> [Task objective]: Rewrite the part of the profile of Annelies Bockstael between "I consider myself" and "chaired two conferences.", inclusive, with "engaged member" in place of "active member".

> [Text section]:
Annelies Bockstael, Ph.D.

Assistant Professor, School of audiology and speech pathology
Université de Montréal
annelies.bockstael@umontreal.ca
(514) 343-2082
https://eoa.umontreal.ca/departement/professeurs-chercheurs/annelies-bockstael/

The main focus is interdisciplinary research on auditory processing, attention and cognition.

In 2010, I obtained my doctorate in social sciences of health at the University of Ghent (Belgium) on the improvement of methods of verification and implementation of personal hearing protectors in the workplace. It was a highly interdisciplinary project, supervised by the Department of Speech, Language and Hearing Sciences and the Acoustics Research Group (Department of Information and Communications Technology). From 2010 to 2016, I joined the Acoustics Group as a postdoctoral fellow at the Flemish Research Foundation (FWO). There, I worked on the instant effect of sound on hearing and human functioning.

My research focuses on the effects of noise exposure on health, functioning and well-being in real life situations. I am studying this in four different areas: noise-induced hearing loss, environmental noise exposure, the effect of noise on cognition and attention, and specific subgroups that are particularly sensitive to sound and noise, including people with neuropsychiatric disorders such as Parkinson’s disease. This includes the evaluation of various physiological measurement techniques, such as otoacoustic emissions (OAE, assessment of inner ear function) and electroencephalography (EEG).

I am currently co-supervising a PhD student working on sound volume perception and auditory processing in Parkinson’s disease, and another PhD project that will soon begin in the single-test EEG to assess attention fluctuations in auditory processing.

I consider myself an active member of the scientific community with more than 30 publications in scientific journals and more than 25 contributions to conferences. I received from the University of Ghent the Helmont Prize for Speech and Audiological Sciences in 2013, the Young Scientist Prize (InterNoise 2013) and the Prize for the best student paper at Euronoise 2009. I am also a member of the CEN Standards Working Group, reviewer of various journals in the broad field of acoustics, and have chaired two conferences.

In addition to my scientific work, I am an enthusiastic teacher of various audiology and acoustics courses, and supervise several master’s degree projects in both audiology and engineering each year.

> [Dataset excerpts]:
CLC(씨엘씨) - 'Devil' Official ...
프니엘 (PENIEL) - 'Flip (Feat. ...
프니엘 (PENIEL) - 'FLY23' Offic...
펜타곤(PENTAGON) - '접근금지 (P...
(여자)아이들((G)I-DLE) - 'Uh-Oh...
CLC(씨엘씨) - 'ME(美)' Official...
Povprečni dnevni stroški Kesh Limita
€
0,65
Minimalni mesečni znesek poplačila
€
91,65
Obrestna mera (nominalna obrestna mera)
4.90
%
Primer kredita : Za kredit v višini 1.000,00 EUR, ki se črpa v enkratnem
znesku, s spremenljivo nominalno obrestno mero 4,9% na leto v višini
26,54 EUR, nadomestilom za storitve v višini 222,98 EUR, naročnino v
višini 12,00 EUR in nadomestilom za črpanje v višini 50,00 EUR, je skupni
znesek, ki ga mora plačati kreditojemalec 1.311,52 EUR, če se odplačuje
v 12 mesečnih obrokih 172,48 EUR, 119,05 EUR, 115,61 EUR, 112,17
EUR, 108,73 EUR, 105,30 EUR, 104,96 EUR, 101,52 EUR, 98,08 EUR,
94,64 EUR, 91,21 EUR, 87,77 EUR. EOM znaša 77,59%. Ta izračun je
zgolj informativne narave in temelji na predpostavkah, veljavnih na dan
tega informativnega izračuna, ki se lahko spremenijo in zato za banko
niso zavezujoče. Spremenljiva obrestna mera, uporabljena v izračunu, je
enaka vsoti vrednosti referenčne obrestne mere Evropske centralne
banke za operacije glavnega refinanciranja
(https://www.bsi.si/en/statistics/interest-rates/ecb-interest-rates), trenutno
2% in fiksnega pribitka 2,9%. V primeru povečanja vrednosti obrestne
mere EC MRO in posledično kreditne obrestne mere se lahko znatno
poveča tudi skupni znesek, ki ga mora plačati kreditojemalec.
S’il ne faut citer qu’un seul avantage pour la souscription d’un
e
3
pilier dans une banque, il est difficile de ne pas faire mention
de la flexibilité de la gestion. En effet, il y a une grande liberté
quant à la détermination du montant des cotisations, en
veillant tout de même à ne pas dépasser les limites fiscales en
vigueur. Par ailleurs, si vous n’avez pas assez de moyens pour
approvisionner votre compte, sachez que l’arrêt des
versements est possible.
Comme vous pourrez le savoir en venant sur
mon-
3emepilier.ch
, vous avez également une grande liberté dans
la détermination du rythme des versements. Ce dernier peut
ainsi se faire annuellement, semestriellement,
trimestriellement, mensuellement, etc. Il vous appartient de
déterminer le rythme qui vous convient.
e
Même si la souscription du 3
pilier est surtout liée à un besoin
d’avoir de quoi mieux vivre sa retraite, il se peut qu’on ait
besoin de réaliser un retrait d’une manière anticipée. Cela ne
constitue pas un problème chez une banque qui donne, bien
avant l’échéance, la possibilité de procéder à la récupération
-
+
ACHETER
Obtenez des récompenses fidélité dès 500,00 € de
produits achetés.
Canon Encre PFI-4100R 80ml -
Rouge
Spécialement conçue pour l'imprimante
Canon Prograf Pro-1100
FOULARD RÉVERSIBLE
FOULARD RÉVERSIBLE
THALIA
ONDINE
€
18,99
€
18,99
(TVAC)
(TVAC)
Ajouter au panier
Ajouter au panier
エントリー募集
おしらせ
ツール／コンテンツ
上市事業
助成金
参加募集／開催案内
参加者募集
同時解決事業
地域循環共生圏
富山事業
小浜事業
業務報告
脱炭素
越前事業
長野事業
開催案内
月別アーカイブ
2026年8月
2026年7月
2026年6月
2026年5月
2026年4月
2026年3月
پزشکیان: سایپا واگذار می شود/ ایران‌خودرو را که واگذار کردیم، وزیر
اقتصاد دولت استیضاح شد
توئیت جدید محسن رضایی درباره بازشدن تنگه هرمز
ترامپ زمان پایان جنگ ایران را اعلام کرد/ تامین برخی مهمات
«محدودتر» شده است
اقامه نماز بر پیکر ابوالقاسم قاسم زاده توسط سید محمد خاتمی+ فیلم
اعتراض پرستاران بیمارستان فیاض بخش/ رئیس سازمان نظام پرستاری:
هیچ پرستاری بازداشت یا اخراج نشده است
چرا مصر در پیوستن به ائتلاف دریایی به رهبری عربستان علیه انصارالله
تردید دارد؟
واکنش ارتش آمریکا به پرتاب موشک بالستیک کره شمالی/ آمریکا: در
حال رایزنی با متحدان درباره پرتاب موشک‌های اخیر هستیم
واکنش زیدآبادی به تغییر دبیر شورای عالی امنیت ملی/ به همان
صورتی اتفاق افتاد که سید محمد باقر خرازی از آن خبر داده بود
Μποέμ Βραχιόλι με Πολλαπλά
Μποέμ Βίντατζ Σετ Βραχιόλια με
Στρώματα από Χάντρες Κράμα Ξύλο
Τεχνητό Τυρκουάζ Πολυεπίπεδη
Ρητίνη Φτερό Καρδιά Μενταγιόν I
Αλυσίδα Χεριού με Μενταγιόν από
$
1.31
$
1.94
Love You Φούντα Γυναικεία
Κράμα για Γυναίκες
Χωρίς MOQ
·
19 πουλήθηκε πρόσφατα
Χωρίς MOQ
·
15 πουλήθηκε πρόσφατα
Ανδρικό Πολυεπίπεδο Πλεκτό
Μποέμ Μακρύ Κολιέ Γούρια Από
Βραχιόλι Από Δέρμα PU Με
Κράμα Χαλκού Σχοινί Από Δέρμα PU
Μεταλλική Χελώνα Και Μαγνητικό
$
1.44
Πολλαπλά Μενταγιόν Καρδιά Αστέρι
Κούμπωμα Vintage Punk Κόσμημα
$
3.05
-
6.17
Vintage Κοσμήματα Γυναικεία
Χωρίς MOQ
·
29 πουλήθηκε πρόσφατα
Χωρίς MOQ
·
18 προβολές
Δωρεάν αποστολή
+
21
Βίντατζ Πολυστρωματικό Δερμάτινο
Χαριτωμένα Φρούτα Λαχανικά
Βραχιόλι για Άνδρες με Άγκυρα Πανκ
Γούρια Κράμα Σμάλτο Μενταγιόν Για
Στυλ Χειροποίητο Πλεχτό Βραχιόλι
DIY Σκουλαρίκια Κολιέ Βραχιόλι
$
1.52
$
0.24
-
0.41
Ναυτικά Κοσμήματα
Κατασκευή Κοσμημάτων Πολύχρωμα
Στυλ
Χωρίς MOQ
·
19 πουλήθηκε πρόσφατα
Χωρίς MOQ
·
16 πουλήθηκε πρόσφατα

* * *

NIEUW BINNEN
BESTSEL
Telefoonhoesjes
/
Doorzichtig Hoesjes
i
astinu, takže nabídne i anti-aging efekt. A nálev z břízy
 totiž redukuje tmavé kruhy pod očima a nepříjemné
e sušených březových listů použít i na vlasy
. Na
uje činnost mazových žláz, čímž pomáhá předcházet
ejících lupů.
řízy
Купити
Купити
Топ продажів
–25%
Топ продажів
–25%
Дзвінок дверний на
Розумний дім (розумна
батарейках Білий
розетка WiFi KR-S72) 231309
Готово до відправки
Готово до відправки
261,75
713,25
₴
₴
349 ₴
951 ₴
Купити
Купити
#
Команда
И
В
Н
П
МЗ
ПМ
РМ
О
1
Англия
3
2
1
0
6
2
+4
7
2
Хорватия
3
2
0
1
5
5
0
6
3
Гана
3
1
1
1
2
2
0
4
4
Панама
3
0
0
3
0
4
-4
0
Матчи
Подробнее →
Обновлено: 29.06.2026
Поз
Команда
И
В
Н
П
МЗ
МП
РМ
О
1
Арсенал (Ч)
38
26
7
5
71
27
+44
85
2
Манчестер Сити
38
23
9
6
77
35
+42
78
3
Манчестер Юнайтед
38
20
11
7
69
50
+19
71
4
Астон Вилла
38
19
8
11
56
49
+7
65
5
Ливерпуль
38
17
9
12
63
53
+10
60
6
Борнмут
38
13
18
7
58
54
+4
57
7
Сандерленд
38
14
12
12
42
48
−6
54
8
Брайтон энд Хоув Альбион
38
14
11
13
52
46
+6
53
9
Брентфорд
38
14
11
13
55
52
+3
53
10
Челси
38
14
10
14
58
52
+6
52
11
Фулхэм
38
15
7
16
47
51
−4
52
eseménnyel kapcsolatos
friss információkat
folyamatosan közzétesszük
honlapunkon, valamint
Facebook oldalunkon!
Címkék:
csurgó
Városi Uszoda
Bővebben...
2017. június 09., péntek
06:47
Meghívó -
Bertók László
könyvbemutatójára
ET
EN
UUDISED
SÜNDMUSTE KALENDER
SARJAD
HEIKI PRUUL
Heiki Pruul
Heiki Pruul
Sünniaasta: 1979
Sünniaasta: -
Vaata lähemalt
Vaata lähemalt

--

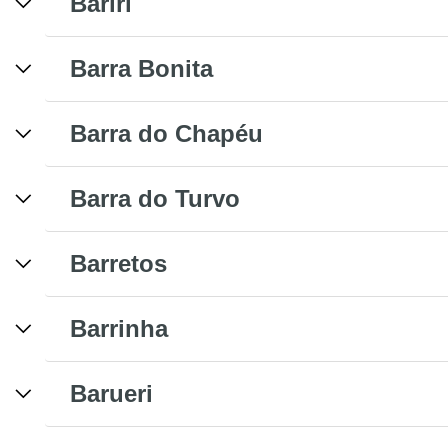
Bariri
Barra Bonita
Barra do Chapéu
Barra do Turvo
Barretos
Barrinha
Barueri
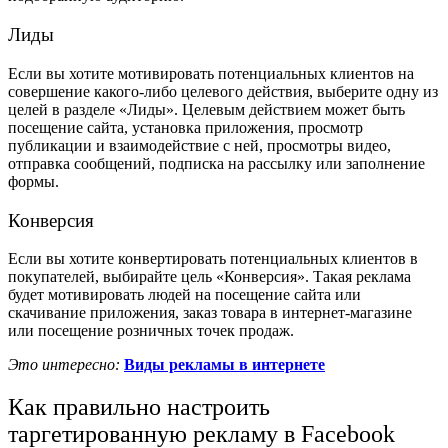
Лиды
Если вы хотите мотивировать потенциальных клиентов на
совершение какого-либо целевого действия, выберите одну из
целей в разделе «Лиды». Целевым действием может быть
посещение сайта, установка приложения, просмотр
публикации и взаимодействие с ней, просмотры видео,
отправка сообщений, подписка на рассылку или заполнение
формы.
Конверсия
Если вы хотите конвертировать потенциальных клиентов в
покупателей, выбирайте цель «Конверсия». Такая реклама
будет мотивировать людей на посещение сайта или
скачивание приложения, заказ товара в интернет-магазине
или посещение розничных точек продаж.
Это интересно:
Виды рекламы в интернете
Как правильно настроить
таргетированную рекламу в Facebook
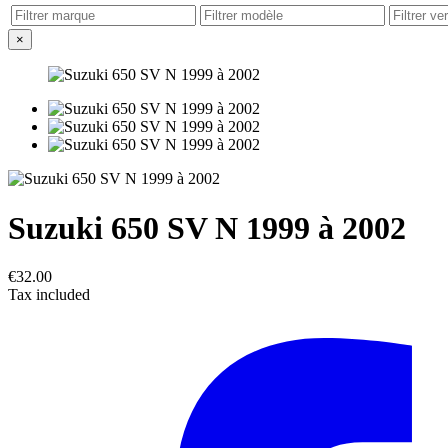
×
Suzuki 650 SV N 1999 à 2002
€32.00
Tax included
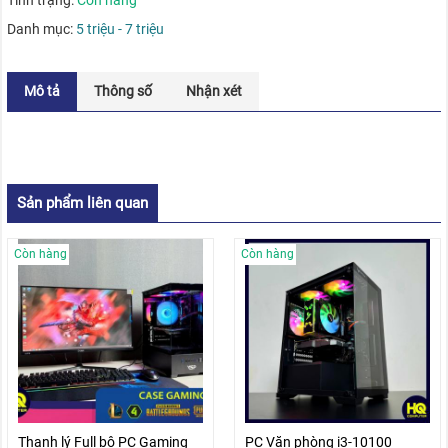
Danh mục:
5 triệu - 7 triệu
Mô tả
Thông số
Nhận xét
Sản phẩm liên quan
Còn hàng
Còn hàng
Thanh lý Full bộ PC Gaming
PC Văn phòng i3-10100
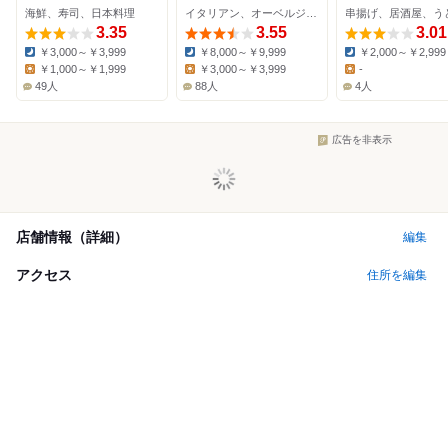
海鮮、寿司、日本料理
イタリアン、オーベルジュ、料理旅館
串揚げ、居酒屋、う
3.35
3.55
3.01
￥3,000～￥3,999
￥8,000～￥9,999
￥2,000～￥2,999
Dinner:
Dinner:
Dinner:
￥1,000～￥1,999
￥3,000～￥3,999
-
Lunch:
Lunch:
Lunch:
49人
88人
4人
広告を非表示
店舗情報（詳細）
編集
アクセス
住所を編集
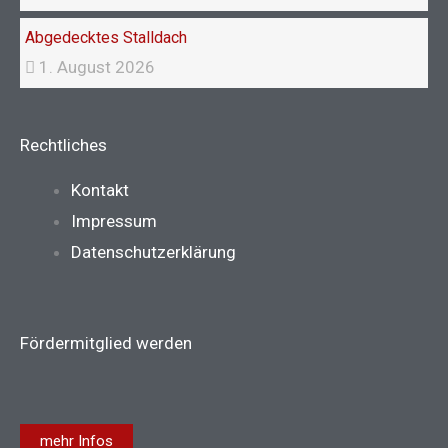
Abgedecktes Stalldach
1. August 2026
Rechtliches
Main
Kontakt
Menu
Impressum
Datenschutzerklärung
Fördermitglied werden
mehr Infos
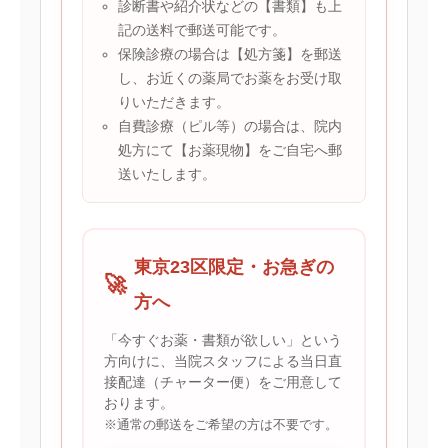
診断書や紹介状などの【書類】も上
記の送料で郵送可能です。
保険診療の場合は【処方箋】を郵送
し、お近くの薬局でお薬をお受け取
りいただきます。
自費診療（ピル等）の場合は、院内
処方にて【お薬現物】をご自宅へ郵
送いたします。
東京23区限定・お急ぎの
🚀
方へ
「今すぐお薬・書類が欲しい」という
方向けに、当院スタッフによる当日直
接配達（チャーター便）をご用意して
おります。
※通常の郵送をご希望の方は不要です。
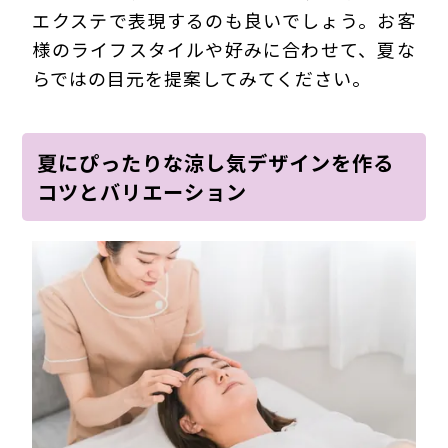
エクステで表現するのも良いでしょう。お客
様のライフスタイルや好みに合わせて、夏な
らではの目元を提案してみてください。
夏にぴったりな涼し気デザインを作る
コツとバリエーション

> [Problem solution]:
I consider myself an engaged member of the scientific community with more than 30 publications in scientific journals and more than 25 contributions to conferences. I received from the University of Ghent the Helmont Prize for Speech and Audiological Sciences in 2013, the Young Scientist Prize (InterNoise 2013) and the Prize for the best student paper at Euronoise 2009. I am also a member of the CEN Standards Working Group, reviewer of various journals in the broad field of acoustics, and have chaired two conferences.